Long before the world knew him as the two-way unicorn who throws 102 mph fastballs and launches 500-foot home runs, a 16-year-old boy in rural Iwate Prefecture sat down with a single sheet of paper and drew a perfect 8×8 grid. In the center square he wrote, in careful teenage handwriting:
“Be selected No. 1 by all eight NPB teams.”
That sheet (now famous in Japan as Ohtani’s “mandala chart” or “dream sheet”) was built on the Harada Method, a deceptively simple yet brutally effective system created by Takashi Harada, a once-obscure junior-high track coach who turned the worst team in the country into national champions for six straight years.
The Harada Method is not motivational fluff. It is a relentless exercise in reverse-engineering greatness.
How the grid works
1. The Open Heart Goal
At the very center sits one audacious, ego-free purpose. For Ohtani it was not “make lots of money” or “become famous.” It was to become so undeniably excellent that every professional team in Japan would have to pick him first. The goal has to be objectively measurable and slightly terrifying.
2. The Eight Pillars
Around the central cell you place the eight domains you must master to reach that goal.
Ohtani’s were:
Physique;
Control (command of pitches);
Sharpness (mechanical efficiency);
Speed (both pitching and running);
Pitch repertoire;
Character;
Luck/Karma;
Mental toughness.
Notice that only five are purely physical. Three are intangible.
3. The 64 Actions
Each pillar is broken into eight concrete, repeatable behaviors. For “Luck/Karma,” one of the most famous sections, Ohtani wrote:
Pick up trash in the dugout and around the field;
Bow deeply to umpires and opponents;
Greet everyone with energy;
Be the kind of person others naturally want to support;
Keep the locker room spotless;
Thank the bus driver;
Read one book every two weeks;
Write thank-you letters.
For “Mental toughness” he listed things like “strike out and smile on the way back to the dugout” and “never blame the umpire, even in my heart.”
4. Daily Execution & Review
The completed chart becomes a living checklist. Every night Ohtani marked which of the 64 micro-habits he had executed perfectly. Over years, thousands of tiny green checkmarks turned an ordinary high-school arm into a once-in-a-century phenomenon.

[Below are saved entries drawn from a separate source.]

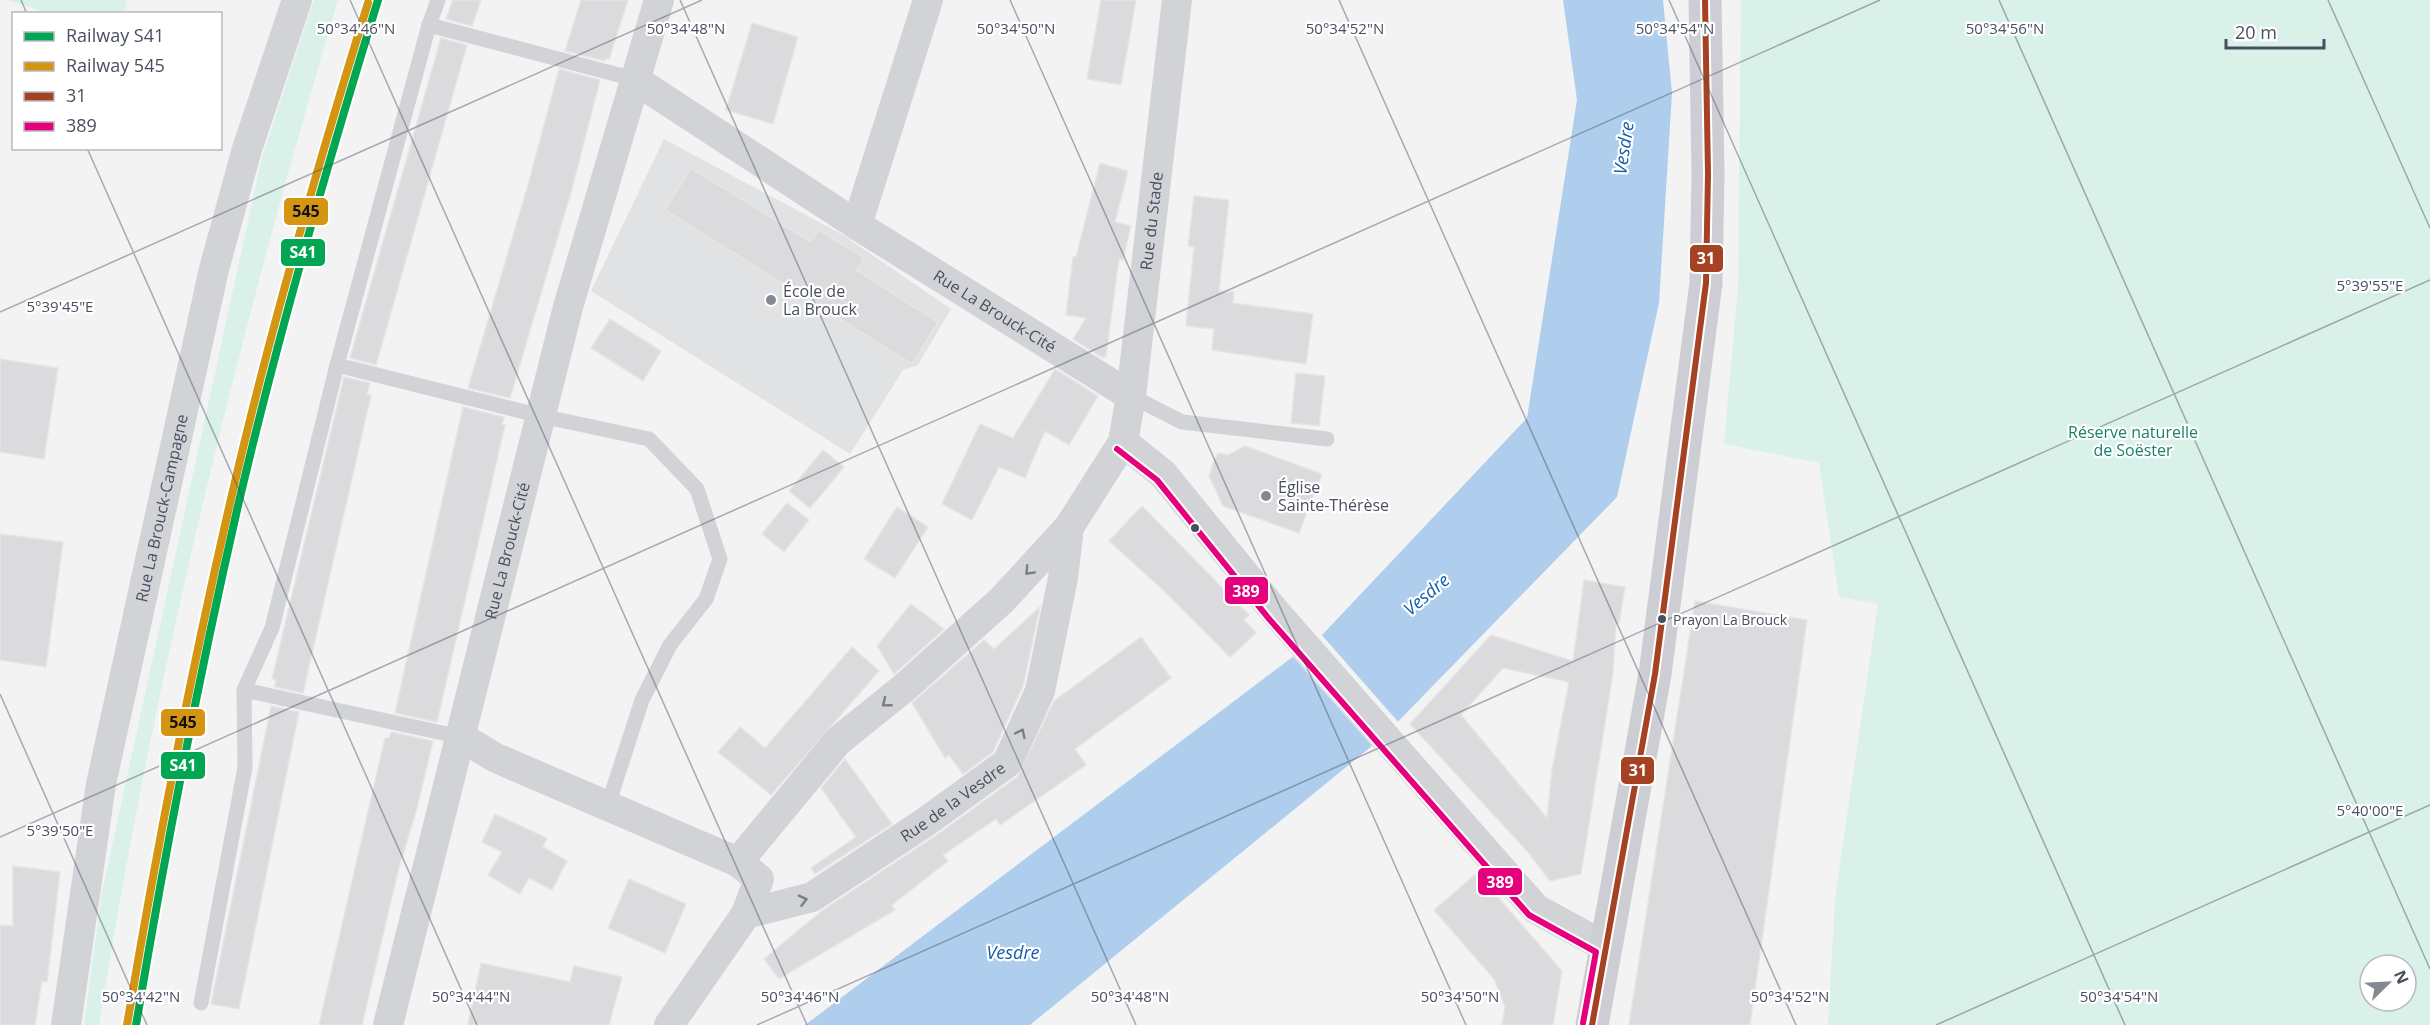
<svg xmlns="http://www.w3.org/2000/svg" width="2430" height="1025" font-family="'Open Sans',sans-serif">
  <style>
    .education { fill: #e1e2e3 }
    .green { fill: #d9f1e9; fill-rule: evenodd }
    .water { fill: #afceed }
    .pier { fill: #f3f3f3 }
    .building { fill: #dbdbdd; stroke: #e5e5e6; stroke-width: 1.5; fill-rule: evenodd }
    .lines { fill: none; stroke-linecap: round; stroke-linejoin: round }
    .lane { stroke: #d2d3d6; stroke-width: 15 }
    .street { stroke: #d2d3d6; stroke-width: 30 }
    .primary { stroke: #cdced3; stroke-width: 33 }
    .bus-1-casing { stroke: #fff; stroke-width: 10 }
    .bus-2-casing { stroke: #fff; stroke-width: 10 }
    .bus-1 { stroke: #a64224; stroke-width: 6 }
    .bus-2 { stroke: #e5007d; stroke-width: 6 }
    .rail-1-casing { stroke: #fff; stroke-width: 12 }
    .rail-2-casing { stroke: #fff; stroke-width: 12 }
    .rail-1 { stroke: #00a651; stroke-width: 8 }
    .rail-2 { stroke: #d49513; stroke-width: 8 }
    .oneway { stroke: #7a7d89 }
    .ticks { fill: none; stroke: #4a4f60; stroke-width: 1.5; stroke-opacity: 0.45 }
    .poi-dot { fill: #858893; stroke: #fff; stroke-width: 2 }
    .bus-dot { fill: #4a4f60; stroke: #fff; stroke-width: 2 }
    .labels { text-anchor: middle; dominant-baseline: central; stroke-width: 4.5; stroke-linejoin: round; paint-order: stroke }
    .bus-label { font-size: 14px; fill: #4a4f60; stroke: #fff; text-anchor: start }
    .street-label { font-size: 16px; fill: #4a4f60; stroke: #fff }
    .poi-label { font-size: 16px; fill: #4a4f60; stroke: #fff; text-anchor: start }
    .park-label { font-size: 16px; fill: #1a826c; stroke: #fff }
    .water-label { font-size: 18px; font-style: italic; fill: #105ead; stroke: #fff }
    .ticks-label { font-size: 15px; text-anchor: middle; fill: #4a4f60; stroke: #fff; stroke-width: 4.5; stroke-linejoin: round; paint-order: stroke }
    .line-badge { stroke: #fff; stroke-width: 2 }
    .badge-label { font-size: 16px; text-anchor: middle; font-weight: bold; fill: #fff }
    .pale-badge-label { font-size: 16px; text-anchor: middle; font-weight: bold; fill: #111 }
  </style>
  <rect width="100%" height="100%" fill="#f3f3f3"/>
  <path class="education" d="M664,139L843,235L951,309L918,365L903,370L850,454L591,291Z"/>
  <g class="green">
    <path d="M8,0H127L124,13H48Z"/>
    <path d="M314,0H338C238,337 154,678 99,1025H84L102,892L262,157Z"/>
    <path d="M1741,0H2430V1025H1828L1835,898L1878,604L1839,597L1819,463L1724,444L1738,287ZM2370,965H2406V1001H2370Z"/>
  </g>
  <path class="water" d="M1563,0H1663L1672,93L1659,303L1617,497L1383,737L1030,1025H805L1323,634L1527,418L1577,100Z"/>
  <path class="pier" d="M1320,633L1400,724L1374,748L1291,654Z"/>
  <g class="building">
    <path d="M453,0H481L472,26L446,19Z"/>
    <path d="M581,0H628L609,59L605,58V61L565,51Z"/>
    <path d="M1101,0H1136L1121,85L1087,79Z"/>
    <path d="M752,23L798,37L773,124L726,110Z"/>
    <path d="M441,38L467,45L376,365L350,358Z"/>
    <path d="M559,69L600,80L572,189L510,398L468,388L528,185Z"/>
    <path d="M1100,163L1128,171L1115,222L1131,226L1123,260L1119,259L1106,356L1103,358L1073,339L1086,318L1066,315L1073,257H1076Z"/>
    <path d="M691,168L811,242L819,230L864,258L856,270L938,322L912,364L665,210Z"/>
    <path d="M1194,196L1229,200L1219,291L1234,292L1233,303L1313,314L1306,364L1212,350L1214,329L1186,326L1194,247L1188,246Z"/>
    <path d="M610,319L661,351L643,381L591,348Z"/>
    <path d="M0,359L58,368L44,459L0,452Z"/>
    <path d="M1055,369L1098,396L1069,445L1045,431L1025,478L999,467L972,520L942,504L980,424L1013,438Z"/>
    <path d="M1296,373L1325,376L1319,426L1291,423Z"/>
    <path d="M344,377L370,383L367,394L371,395L303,693L275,687L276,680L272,679Z"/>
    <path d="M463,407L504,417L502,425H505L437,722L395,713Z"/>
    <path d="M1245,446L1322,474L1299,533L1223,506L1209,476L1213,463L1218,453L1228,455Z"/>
    <path d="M823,450L844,467L810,508L789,491Z"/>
    <path d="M787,503L809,520L784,552L762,534Z"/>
    <path d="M1142,506L1249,615L1244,620L1256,633L1230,657L1161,588L1109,541Z"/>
    <path d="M897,507L928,527L895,578L864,559Z"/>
    <path d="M0,534L63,542L46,667L0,660Z"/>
    <path d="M1584,580L1625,587L1619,623H1616L1613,673L1581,874L1550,881L1527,851L1410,724L1491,635L1573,661ZM1503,668L1569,682L1552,770L1547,818L1461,715Z"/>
    <path d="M1695,601L1807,620L1750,1025H1629Z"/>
    <path d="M911,604L944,629L894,674L877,646Z"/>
    <path d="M1040,607L1023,686L993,752L963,774L949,755L945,758L912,703L984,640L994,649Z"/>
    <path d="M1141,637L1171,678L1075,749L1086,765L1000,825L996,819L943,855L948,861L892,905L895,910L779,979L764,959L823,910L934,837L1017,777L1054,701Z"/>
    <path d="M852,647L879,671L771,795L718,752L740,727L765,748Z"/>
    <path d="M271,706L299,712L239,1009L211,1004Z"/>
    <path d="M391,732L433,741L417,808L398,871L362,1025H319L385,738H389Z"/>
    <path d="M845,759L892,824L815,874L811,868L856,837L821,788Z"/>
    <path d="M495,814L547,838L543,847L567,861L552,890L529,878L520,894L488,875L502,852L482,842Z"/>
    <path d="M13,866L60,872L47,982L42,981L35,1025H0V925L13,926Z"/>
    <path d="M1477,873L1562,971L1553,1025H1502L1505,1007L1494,979L1434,910Z"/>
    <path d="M629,879L686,904L665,953L608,928Z"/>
    <path d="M481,963L570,982L574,966L622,977L609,1025H468Z"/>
  </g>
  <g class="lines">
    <g class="lane">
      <path d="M429,25L634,79"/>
      <path d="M337,365L541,416L649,439L697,489L720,559L706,599L670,645L642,700L608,805"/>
      <path d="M1131,396L1182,422L1327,439"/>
      <path d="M244,690L461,737"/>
      <path d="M201,1003L245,767L244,690L272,628L337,365L429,25L438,0"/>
    </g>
    <g class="street">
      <path id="s1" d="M634,79L857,225L1131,396"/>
      <path d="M857,225L928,0"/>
      <path d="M1123,442L1163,474L1277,614L1536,909L1606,947"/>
      <path d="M461,737L496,758L738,862L759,879L746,914L669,1025"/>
      <path id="s2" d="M738,862L838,741L905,687L1002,600L1069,527L1123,442L1131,396L1177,0"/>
      <path id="s3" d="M746,914L812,897L924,823L1007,763L1040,691L1063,578L1069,527"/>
      <path id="s4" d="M66,1025L101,784L214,269L247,149L297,0"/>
      <path id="s5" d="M388,1025L568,307L659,0"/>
    </g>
    <path class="primary" d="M1592,1025L1655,674L1706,283L1708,174L1705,0"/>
    <g class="bus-1-casing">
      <path id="bus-1" d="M1592,1025L1655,674L1706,283L1708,174L1705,0"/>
    </g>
    <g class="bus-2-casing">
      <path id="bus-2" d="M1117,449L1157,480L1270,620L1529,915L1596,952L1583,1023"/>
    </g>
    <use href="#bus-1" class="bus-1"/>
    <use href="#bus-2" class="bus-2"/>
    <g class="rail-1-casing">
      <path id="rail-1" d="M136,1025C165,852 198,681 237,510C277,338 326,169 378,0"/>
    </g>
    <g class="rail-2-casing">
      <path id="rail-2" d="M127,1025C156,853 189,682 228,512C267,340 316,171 368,3"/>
    </g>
    <use href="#rail-1" class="rail-1"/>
    <use href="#rail-2" class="rail-2"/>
  </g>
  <defs><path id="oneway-chevron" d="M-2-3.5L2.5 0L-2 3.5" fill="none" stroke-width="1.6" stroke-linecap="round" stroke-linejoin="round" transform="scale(1.5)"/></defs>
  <g class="oneway">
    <use href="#oneway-chevron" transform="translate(1029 571) rotate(133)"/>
    <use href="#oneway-chevron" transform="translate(886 703) rotate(141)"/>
    <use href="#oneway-chevron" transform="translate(1021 733) rotate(-65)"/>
    <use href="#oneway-chevron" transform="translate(803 900) rotate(-15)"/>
  </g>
  <path class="ticks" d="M21,0L27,14M350,0L807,1025M680,0L1136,1025M1010,0L1466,1025M1339,0L1796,1025M1669,0L2125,1025M1999,0L2430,969M2328,0L2430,228M87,148L477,1025M0,312L702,0M0,694L147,1025M0,837L1880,0M757,1025L2430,280M1936,1025L2430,805"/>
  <g class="poi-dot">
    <circle cx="771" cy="300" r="6"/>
    <circle cx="1266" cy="496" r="6"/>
  </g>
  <g class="bus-dot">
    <circle cx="1195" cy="528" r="5"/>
    <circle cx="1662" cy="619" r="5"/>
  </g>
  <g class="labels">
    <g class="bus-label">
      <text x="1673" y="619">Prayon La Brouck</text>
    </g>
    <g class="street-label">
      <text stroke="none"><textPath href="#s2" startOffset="796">Rue du Stade</textPath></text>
      <text stroke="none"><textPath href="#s1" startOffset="429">Rue La Brouck-Cité</textPath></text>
      <text stroke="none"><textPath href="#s4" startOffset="526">Rue La Brouck-Campagne</textPath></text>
      <text stroke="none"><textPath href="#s5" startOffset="489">Rue La Brouck-Cité</textPath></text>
      <text stroke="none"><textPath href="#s3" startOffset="238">Rue de la Vesdre</textPath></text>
    </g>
    <g class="poi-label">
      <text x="783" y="291">École de<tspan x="783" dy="18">La Brouck</tspan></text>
      <text x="1278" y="487">Église<tspan x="1278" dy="18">Sainte-Thérèse</tspan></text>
    </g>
    <g class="park-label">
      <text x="2133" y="432">Réserve naturelle<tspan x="2133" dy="18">de Soëster</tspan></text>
    </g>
    <g class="water-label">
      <text transform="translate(1623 148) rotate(-82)">Vesdre</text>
      <text transform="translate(1426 594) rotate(-40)">Vesdre</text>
      <text x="1013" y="952">Vesdre</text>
    </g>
  </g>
  <g class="ticks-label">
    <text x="1345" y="34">50°34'52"N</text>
    <text x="2005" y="34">50°34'56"N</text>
    <text x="356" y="34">50°34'46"N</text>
    <text x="686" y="34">50°34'48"N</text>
    <text x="1016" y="34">50°34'50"N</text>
    <text x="1675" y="34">50°34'54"N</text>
    <text x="2370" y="291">5°39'55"E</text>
    <text x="60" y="312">5°39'45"E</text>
    <text x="2370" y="816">5°40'00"E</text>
    <text x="60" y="836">5°39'50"E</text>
    <text x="141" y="1002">50°34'42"N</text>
    <text x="471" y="1002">50°34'44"N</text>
    <text x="800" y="1002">50°34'46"N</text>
    <text x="1130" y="1002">50°34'48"N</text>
    <text x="1460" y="1002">50°34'50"N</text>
    <text x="1790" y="1002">50°34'52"N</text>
    <text x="2119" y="1002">50°34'54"N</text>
  </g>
  <g class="line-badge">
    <rect x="283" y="197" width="46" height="29" rx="6" fill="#d49513"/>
    <rect x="280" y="238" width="46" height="29" rx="6" fill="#00a651"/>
    <rect x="1689" y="244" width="35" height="29" rx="6" fill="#a64224"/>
    <rect x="1224" y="576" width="45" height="29" rx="6" fill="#e5007d"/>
    <rect x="160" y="708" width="46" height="29" rx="6" fill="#d49513"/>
    <rect x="160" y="751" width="46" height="29" rx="6" fill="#00a651"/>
    <rect x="1620" y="756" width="35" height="29" rx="6" fill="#a64224"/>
    <rect x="1477" y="867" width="46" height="29" rx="6" fill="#e5007d"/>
  </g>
  <g class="badge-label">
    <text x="303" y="258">S41</text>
    <text x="1706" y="264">31</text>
    <text x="1246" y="597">389</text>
    <text x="183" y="771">S41</text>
    <text x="1638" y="776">31</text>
    <text x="1500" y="888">389</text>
  </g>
  <g class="pale-badge-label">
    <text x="306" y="217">545</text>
    <text x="183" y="728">545</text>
  </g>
  <rect x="12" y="12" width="210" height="138" fill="#ffffff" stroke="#b7b9bf" stroke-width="1.5"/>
  <rect x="24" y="32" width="30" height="9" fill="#00a651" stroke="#b7b9bf" stroke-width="1.5"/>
  <text x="66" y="42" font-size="18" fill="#4a4f60">Railway S41</text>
  <rect x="24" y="62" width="30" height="9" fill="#d49513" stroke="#b7b9bf" stroke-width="1.5"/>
  <text x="66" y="72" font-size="18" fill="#4a4f60">Railway 545</text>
  <rect x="24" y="92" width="30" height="9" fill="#a64224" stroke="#b7b9bf" stroke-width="1.5"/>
  <text x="66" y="102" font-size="18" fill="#4a4f60">31</text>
  <rect x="24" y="122" width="30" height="9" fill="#e5007d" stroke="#b7b9bf" stroke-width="1.5"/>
  <text x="66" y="132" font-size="18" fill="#4a4f60">389</text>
  <g transform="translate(2388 983) rotate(66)"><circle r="28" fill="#ffffff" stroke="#b7b9bf" stroke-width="1.5"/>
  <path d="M0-4.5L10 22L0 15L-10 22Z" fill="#858893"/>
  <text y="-9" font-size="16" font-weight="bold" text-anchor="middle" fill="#4a4f60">N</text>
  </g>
  <path d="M2226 39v9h98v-9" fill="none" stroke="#4a4f60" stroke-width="3"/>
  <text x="2235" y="39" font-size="18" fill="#4a4f60" stroke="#ffffff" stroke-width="4.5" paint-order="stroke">20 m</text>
</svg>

The coach who started it all
Takashi Harada took over a track team that finished dead last among 380 schools. Using the same 64-square system, he won the regional championship in three years and held the title for the next six. Later he left teaching to train corporate executives (Toyota, Panasonic, Suntory) and troubled youth alike. The core insight is mercilessly simple: world-class success is the accumulated residue of world-class habits, and the fastest way to install those habits is to make them visible, countable, and tied to a purpose bigger than ego.
Also read:
Why the “Karma” column matters most
In the West we tend to separate skill from character. The Harada Method refuses to. Ohtani’s chart explicitly states that cleaning the field, helping teammates stretch, and reading books are just as important as adding 1 mph to his fastball. His reasoning, repeated in interviews: “If you become the kind of person people want to see succeed, the universe finds a way to help you.”
The results speak louder than philosophy. In 2012 every single NPB team did indeed try to draft him No. 1. The Hokkaido Nippon-Ham Fighters won the lottery and immediately promised to let him hit and pitch (something no Japanese team had ever allowed). Five years later he was in Anaheim rewriting baseball history, and in 2024 he became the first player ever to hit 50 home runs and steal 50 bases in the same season while throwing triple-digit heat.
The sheet of paper is now displayed at the Baseball Hall of Fame in Cooperstown next to Babe Ruth’s locker. A boy’s 64 squares turned into the most complete baseball player the modern era has ever seen.
Greatness, it turns out, is just a grid that you refuse to leave unchecked.